Por Ronaldo Faria
“Cafajeste”. Essa foi a primeira
palavra que saiu da sua boca. Largada no canto da sala, entre um choro e outro,
gato a ronronar no sofá com manta de tafetá, Maria não teve outra reação. E lá
estava, a afundar pela porta do mundo, o seu marido José. A atravessar a rua rumo ao
bonde que passava lamurioso diante da catedral. No barulho dos trilhos, um
tanto de etecetera e tal. Era tarde. No céu a lua transbordava de luar o
dourado que caía logo ao longe. Quase à mesma distância, um piano dedilhava notas
líricas e sons à surdina do amor desfeito. E até hoje ninguém disse se houve
erros ou se o coração de alguém deu defeito. Foi tudo feito partituras sem cor. À dor. Talvez um tom em sustenido, uma nota acrescida em cifras sem nexo ou sentido
desigual.
Houve apenas o fim de poemas, a dor de
Maria, a euforia finda, a desdita inaudita. A querência de uma paixão que
deitou em lençóis para se despedir de saudades e sóis. A triste carência de
duas mãos sem poder tocar outras duas e a face de um incrédulo calor. Faltam as
coxas, os braços a correrem o ventre, o dente cravado entre pernas a morderem
um incrédulo torpor. A janela, agora aberta entre cortinas sujas e brancas, dá para o nada que se transforma em esquinas e sinas. Num canto da cena, no
coreto em prelúdio, um casal troca carinhos e promessas que, na pressa,
corações deixaram de acreditar. Na casa, é hora de se deitar. De esquecer
tragédias e histórias de contos que fadas não fazem ou sabem mais escrever.
Afinal, sabia Maria, nem sempre onde
há brisa faz-se o mar. No seu porto quieto, sem ondas a bater, marinheiros a
tragarem goles de cachaça e salivas de prostitutas brejeiras, partidas e
chegadas, apenas o querer imenso que não fecha a chaga.

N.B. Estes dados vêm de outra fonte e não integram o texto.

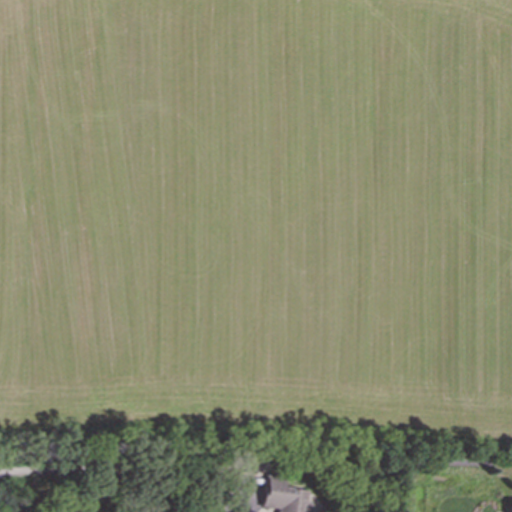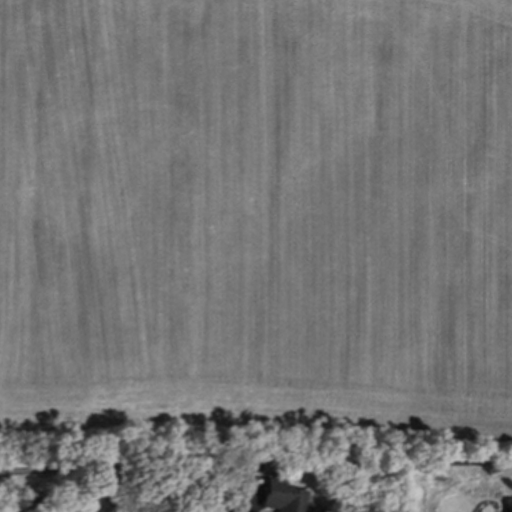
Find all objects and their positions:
crop: (257, 217)
road: (440, 464)
road: (163, 465)
park: (452, 476)
building: (283, 497)
building: (508, 506)
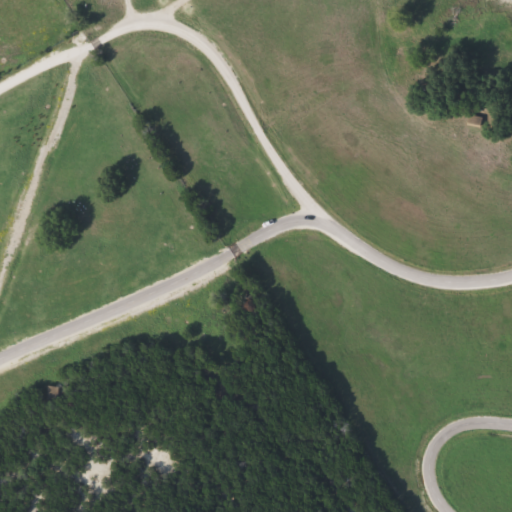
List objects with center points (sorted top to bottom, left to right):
road: (142, 8)
road: (252, 120)
road: (43, 155)
road: (440, 443)
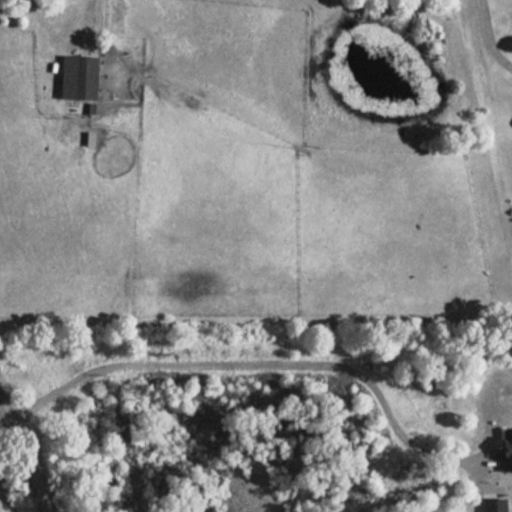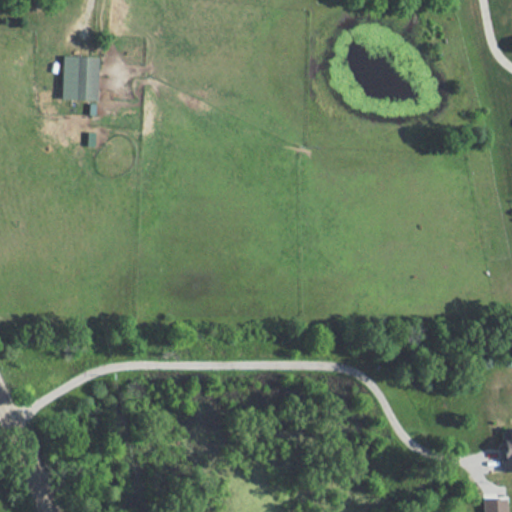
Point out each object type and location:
road: (489, 37)
building: (78, 77)
road: (261, 365)
building: (507, 453)
road: (22, 454)
building: (493, 505)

E anos se passaram, dias
amanheceram e derrearam, canções se cantaram e se calaram. Cabelos brancos,
pintados de dor e ranço, enfim chegaram. A pele tornou-se um grande antro de
rugas e réstias de beleza. Na fraqueza das pernas, o tempo parou. E Maria, a
tocar o ventre que nunca brotou, antes da morte teve ainda um suspiro de
rancor. “Cafajeste”, disse em presto e tosse ao mundo que a deixou. Longe de
lá, bem além-mar, José brindava ao infinito o finito gole de outro bar.